Ia menyebutkan, dari penyimpangan yang terjadi pada penggunaan laba untuk pembagian tantiem dan bonus/jasa produksi serta premi asuransi dwiguna jabatan bagi wali kota dan wakil wali kota Makassar, itu mengakibatkan kerugian keuangan daerah Kota Makassar, khususnya PDAM kota Makassar sebesar Rp20.318.611.975,60. (Rp20,3 miliar).
Kerugian keuangan negara sejumlah berdasarkan Laporan Hasil Pemeriksaan (LHP) atau Audit Perhitungan Kerugian Keuangan Negara Atas Laporan Hasil Audit Penghitungan Kerugian Keuangan Negara atas dugaan korupsi tersebut.

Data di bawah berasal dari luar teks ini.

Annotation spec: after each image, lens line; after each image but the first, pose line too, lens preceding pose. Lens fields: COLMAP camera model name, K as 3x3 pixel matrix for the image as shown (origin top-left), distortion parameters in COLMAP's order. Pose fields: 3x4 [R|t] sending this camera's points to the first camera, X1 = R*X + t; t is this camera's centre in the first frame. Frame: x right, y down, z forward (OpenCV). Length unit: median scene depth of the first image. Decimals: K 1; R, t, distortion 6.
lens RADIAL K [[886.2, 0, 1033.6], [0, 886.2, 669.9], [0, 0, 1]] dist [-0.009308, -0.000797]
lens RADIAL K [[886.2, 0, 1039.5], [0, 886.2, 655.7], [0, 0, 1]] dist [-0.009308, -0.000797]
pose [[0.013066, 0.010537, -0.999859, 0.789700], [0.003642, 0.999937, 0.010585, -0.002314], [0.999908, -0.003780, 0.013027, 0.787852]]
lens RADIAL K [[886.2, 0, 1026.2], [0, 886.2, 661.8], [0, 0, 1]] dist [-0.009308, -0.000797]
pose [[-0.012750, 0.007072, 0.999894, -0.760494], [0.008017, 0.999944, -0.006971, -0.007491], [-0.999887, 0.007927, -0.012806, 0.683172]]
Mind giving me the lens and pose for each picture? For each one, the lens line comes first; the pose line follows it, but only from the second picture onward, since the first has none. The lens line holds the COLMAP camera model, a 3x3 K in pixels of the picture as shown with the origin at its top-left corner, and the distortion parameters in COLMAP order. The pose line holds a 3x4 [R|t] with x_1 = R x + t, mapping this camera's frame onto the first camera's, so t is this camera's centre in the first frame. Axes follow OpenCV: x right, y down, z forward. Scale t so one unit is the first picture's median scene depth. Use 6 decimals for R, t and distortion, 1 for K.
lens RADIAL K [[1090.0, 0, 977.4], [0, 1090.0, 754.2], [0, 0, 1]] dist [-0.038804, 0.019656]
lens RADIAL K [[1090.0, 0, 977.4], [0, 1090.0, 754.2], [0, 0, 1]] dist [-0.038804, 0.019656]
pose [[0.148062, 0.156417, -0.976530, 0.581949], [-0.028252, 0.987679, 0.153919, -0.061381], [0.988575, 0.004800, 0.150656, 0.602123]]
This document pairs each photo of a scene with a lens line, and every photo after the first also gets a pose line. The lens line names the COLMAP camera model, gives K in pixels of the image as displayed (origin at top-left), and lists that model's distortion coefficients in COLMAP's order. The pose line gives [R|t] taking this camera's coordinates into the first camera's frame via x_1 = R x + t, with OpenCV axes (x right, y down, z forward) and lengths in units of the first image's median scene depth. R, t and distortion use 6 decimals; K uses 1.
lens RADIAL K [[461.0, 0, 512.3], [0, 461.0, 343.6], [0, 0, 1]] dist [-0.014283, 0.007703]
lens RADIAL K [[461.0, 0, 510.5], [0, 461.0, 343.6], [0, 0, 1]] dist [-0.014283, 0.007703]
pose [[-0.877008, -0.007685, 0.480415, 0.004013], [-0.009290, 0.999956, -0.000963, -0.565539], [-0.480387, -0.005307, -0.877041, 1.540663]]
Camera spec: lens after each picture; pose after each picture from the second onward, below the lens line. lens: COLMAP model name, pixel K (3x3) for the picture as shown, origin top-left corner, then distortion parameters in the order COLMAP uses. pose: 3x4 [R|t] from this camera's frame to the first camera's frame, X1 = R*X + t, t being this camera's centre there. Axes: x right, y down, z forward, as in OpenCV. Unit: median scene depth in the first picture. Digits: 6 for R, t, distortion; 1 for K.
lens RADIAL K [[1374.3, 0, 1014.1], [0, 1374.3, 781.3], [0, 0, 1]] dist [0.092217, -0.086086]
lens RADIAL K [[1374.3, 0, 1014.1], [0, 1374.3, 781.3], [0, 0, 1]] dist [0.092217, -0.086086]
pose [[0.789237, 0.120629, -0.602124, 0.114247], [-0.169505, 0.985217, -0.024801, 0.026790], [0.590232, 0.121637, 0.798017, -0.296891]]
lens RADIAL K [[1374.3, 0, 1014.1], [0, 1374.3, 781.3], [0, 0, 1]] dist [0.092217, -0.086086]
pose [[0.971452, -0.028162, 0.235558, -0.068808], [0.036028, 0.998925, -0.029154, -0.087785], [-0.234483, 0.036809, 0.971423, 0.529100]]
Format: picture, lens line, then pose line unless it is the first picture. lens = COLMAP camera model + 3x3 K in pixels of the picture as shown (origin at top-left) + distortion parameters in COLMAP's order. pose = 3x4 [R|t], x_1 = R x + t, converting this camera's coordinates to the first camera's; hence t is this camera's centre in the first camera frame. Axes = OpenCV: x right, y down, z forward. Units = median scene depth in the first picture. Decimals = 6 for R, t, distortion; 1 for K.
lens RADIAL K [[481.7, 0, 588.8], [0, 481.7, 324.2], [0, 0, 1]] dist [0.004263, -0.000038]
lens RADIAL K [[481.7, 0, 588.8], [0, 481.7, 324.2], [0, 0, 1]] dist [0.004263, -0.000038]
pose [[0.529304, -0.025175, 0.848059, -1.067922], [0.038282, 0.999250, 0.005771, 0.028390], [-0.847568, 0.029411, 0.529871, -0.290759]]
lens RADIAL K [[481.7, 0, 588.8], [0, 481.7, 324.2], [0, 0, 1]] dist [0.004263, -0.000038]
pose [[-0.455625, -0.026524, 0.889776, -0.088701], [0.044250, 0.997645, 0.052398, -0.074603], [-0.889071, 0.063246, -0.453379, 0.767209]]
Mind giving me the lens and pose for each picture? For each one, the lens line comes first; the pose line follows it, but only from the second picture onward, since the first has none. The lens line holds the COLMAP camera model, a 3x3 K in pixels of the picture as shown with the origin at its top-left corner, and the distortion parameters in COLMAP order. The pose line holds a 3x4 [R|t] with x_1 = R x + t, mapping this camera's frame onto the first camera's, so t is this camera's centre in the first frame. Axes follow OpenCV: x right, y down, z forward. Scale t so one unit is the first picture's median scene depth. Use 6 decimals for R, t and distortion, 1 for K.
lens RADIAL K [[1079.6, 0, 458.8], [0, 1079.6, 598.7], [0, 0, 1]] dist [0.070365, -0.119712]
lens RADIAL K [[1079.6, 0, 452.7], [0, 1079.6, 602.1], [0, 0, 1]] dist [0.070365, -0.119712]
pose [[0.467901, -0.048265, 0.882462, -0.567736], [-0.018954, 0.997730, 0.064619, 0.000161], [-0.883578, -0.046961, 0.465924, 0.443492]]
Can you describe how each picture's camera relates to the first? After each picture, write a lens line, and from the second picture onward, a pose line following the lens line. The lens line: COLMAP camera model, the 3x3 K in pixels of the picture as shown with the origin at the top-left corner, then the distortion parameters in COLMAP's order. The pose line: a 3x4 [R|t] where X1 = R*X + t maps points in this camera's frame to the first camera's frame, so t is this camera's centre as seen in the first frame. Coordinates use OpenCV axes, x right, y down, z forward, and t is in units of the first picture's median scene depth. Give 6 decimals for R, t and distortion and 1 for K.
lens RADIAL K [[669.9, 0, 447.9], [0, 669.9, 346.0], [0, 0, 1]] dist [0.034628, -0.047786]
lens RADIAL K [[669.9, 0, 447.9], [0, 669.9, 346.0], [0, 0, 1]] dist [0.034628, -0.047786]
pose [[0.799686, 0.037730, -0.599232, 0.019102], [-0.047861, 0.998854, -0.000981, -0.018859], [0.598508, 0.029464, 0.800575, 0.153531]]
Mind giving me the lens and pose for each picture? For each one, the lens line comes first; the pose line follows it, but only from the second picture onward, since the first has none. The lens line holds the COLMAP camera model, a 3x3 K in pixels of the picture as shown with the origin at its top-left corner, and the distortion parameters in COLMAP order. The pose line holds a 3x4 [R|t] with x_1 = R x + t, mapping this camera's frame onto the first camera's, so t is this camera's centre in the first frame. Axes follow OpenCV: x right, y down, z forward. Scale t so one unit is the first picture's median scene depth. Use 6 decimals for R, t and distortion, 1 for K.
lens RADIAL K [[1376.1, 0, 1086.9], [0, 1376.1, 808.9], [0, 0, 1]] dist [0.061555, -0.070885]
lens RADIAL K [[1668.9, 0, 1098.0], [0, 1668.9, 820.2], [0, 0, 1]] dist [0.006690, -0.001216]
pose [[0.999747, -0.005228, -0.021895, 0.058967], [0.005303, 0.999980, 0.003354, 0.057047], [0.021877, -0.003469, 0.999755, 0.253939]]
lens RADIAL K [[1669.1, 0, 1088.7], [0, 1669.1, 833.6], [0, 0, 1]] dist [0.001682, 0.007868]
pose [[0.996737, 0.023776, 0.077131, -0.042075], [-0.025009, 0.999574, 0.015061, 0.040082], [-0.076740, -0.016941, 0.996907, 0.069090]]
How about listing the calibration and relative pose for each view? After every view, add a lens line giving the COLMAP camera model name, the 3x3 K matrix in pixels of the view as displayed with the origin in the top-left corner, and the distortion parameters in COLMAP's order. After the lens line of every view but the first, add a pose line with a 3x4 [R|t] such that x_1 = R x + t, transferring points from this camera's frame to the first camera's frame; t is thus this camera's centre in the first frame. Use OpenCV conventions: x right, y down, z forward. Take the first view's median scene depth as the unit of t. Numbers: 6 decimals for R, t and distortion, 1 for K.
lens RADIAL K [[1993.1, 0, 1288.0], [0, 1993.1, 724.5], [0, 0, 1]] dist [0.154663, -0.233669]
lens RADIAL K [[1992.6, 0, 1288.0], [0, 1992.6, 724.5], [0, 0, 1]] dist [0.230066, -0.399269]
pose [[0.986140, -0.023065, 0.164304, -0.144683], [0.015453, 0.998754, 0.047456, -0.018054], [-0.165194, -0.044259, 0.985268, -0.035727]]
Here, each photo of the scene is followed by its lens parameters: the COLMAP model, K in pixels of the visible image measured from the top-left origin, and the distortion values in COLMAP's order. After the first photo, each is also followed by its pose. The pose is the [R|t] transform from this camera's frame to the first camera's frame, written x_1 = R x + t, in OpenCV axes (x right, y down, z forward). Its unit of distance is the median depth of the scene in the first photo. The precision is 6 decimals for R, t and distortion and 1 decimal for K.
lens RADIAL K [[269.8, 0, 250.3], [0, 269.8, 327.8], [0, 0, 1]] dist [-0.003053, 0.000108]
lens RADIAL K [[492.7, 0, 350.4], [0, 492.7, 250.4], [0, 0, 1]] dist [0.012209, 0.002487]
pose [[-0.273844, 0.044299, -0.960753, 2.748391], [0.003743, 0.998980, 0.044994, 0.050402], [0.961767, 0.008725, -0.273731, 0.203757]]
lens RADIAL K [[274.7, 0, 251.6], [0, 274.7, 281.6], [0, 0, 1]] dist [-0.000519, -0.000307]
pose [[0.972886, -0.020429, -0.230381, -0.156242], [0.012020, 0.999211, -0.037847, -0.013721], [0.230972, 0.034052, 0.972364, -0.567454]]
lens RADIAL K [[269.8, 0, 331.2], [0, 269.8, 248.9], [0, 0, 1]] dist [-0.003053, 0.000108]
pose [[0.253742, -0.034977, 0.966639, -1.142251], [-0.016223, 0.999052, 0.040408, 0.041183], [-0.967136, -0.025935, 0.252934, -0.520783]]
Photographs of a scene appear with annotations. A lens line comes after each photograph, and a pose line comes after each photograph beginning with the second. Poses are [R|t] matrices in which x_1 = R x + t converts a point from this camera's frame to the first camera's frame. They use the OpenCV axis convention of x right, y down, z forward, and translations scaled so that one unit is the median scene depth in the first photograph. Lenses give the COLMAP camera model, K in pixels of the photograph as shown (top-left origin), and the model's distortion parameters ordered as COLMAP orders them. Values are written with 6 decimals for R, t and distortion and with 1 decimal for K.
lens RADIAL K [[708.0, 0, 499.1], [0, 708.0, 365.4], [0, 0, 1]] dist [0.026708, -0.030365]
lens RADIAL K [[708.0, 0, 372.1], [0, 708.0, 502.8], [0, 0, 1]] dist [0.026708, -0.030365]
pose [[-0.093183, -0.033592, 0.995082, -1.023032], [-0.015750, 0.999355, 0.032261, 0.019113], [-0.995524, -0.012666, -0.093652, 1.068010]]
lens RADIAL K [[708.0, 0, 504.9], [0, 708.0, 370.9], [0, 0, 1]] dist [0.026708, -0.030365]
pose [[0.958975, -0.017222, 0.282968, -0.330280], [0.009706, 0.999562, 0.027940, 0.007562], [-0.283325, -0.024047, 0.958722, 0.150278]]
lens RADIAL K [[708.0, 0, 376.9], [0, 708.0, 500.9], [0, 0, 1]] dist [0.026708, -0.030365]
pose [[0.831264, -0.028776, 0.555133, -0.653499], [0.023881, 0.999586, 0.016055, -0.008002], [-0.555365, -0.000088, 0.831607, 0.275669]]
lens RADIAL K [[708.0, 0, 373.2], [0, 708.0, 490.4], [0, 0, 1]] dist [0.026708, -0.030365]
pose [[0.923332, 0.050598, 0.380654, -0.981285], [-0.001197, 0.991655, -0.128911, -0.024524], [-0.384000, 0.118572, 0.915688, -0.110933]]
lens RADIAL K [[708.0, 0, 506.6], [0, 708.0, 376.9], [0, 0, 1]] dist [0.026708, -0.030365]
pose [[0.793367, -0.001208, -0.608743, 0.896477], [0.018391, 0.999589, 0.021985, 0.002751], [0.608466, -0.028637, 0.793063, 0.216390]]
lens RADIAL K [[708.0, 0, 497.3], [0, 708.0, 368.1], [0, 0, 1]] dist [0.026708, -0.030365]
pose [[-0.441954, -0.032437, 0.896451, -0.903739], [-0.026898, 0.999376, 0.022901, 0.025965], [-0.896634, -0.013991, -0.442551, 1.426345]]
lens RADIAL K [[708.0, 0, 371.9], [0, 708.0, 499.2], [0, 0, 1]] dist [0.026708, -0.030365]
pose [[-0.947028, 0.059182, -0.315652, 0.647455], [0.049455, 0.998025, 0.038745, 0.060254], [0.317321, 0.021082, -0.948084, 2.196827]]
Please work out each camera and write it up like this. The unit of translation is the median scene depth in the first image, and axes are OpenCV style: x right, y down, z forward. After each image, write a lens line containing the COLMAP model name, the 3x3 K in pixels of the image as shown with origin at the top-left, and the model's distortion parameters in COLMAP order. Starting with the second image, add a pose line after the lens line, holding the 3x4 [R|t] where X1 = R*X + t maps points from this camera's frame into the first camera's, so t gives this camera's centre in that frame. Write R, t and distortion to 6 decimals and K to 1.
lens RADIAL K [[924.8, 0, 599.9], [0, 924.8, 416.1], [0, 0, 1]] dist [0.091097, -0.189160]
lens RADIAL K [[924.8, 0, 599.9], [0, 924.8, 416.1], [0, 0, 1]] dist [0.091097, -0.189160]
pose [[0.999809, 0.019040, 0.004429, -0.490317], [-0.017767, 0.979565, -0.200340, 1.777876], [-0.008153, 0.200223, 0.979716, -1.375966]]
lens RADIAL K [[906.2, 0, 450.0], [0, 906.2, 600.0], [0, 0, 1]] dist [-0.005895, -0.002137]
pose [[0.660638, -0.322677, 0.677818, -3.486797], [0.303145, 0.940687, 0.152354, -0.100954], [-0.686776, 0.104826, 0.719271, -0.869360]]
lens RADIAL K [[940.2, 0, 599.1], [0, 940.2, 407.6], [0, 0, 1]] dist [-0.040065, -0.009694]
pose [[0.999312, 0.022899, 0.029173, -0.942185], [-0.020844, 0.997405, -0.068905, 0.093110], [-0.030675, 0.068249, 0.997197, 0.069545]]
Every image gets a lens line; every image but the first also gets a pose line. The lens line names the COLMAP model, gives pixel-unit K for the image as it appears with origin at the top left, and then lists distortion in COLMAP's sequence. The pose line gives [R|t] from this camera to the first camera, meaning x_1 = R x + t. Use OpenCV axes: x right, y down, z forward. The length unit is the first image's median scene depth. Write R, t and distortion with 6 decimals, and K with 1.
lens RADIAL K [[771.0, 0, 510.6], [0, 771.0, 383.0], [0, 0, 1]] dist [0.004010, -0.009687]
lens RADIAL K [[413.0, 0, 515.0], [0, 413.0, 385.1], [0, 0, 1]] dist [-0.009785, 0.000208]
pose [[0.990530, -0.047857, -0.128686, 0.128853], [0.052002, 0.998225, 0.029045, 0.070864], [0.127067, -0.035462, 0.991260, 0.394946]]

Kejati Sulsel langsung menahan Haris Yasin Limpo dan Irawan Abadi untuk mempercepat proses penyidikan kasus yang membelit mereka. “Terhadap tersangka HYL dan IA dilakukan penahanan berdasarkan Surat Perintah Penahanan Kepala Kejaksaan Tinggi Sulawesi Selatan,” katanya.
Tersangka Haris Yasin Limpo ditahan berdasarkan Surat Perintah Penahanan Nomor: Print-Print-63/P.4.5/Fd.1/04/2023 tanggal 11 April 2023. Sedangkan terhadap tersangka IA, penahanan dilakukan berdasarkan Surat Perintah Penahanan Nomor: Print-64/P.4.5/Fd.1/04/2023 tanggal 11 April 2023.
Baca Juga: Kejati Sulsel Tahan Mantan Dirut dan Dirkeu PDAM Makassar terkait Korupsi Rp20,3 Miliar
“Masing-masing ditahan selama 20 (dua puluh) hari terhitung sejak tanggal 11 April 2023 sampai dengan tanggal 30 April 2023 di Lembaga Pemasyarakatan (Lapas) Klas 1 Makassar,” katanya.
Kejati Sulsel menyangka Haris Yasin Limpo dan Irawan Abadi melanggar sangkaan primair, yakni Pasal 2 Ayat (1) juncto Pasal 18 Undang-undang (UU) RI Nomor 31 Tahun 1999 tentang Pemberantasan Tindak Pidana Korupsi juncto UU RI Nomor: 20 Tahun 2001 juncto Pasal 55 Ayat (1) ke-1 KUHP juncto Pasal 64 Ayat (1) KUHP.
Sedangkan sangkaan subsidairnya, yakni melanggar Pasal 3 juncto Pasal 18 UU Nomor 31 Tahun 1999 tentang Pemberantasan Tindak Pidana Korupsi juncto UU RI Nomor 20 Tahun 2001 juncto Pasal 55 Ayat (1) ke-1 KUHP juncto Pasal 64 Ayat (1) KUHP.